## How to complete this task
Every line of the entries below from the one containing "residents were travelling" to the one containing "Icon Springfield has pioneered", both ends included, must be written out exactly. No other line belongs in the answer.

## Data to use
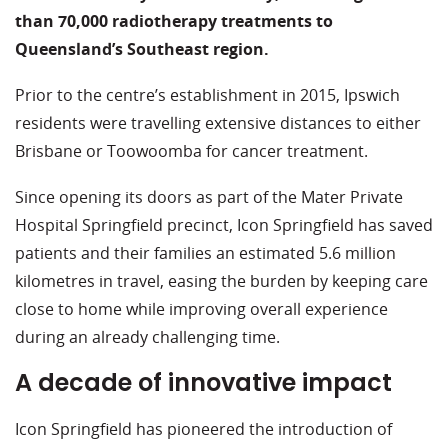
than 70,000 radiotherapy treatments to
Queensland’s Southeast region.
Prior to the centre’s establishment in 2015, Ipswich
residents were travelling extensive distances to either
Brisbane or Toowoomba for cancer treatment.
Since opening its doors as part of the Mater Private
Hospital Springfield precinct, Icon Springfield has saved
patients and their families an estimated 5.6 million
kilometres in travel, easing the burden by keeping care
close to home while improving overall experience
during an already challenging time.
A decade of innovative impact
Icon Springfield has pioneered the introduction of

...

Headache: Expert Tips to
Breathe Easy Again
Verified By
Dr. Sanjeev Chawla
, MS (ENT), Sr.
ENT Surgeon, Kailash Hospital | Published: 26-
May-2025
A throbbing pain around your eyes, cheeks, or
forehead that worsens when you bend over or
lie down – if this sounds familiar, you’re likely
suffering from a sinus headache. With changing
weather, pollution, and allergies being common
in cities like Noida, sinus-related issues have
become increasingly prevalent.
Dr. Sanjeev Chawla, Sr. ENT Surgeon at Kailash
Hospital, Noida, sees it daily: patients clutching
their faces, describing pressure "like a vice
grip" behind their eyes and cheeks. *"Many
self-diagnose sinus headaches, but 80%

## Worked solution
residents were travelling extensive distances to either
Brisbane or Toowoomba for cancer treatment.
Since opening its doors as part of the Mater Private
Hospital Springfield precinct, Icon Springfield has saved
patients and their families an estimated 5.6 million
kilometres in travel, easing the burden by keeping care
close to home while improving overall experience
during an already challenging time.
A decade of innovative impact
Icon Springfield has pioneered the introduction of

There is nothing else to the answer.